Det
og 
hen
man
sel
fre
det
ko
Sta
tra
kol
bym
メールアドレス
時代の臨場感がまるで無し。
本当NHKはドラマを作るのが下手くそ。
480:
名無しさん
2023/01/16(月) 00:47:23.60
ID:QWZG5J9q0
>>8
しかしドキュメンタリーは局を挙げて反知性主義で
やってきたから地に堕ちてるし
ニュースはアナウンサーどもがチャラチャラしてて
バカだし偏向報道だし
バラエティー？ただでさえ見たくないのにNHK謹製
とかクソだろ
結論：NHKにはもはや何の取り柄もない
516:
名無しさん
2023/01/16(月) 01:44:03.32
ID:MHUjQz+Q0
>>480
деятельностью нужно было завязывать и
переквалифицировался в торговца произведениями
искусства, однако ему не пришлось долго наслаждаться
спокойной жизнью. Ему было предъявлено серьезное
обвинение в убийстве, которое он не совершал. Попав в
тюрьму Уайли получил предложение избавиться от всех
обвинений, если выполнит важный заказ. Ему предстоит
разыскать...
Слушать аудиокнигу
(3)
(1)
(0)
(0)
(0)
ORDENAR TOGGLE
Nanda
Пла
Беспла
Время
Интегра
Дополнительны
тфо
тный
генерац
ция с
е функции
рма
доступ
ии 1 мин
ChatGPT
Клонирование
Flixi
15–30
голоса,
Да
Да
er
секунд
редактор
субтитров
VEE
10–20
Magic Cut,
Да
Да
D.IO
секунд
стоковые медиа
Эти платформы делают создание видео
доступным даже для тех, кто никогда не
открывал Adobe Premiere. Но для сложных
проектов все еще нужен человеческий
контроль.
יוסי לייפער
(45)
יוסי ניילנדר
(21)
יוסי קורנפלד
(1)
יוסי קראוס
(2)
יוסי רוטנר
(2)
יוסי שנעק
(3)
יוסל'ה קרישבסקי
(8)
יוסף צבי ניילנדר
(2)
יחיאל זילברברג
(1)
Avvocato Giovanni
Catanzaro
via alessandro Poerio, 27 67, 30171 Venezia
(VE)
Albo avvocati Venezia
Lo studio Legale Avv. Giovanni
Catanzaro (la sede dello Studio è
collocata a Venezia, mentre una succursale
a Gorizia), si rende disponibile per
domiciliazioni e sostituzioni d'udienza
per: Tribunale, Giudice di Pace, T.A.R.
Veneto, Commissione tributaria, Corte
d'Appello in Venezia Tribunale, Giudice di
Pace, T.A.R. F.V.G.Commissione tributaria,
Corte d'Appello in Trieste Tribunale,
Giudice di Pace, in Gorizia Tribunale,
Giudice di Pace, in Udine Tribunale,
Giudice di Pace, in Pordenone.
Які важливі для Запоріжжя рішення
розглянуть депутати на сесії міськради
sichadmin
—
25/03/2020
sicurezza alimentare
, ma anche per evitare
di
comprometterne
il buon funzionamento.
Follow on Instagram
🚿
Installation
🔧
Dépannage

■ ■ ■

* **Assigned task**
How many lines of the entries above contain the word "tributaria"? Give the number alone.

* **Expected answer**
2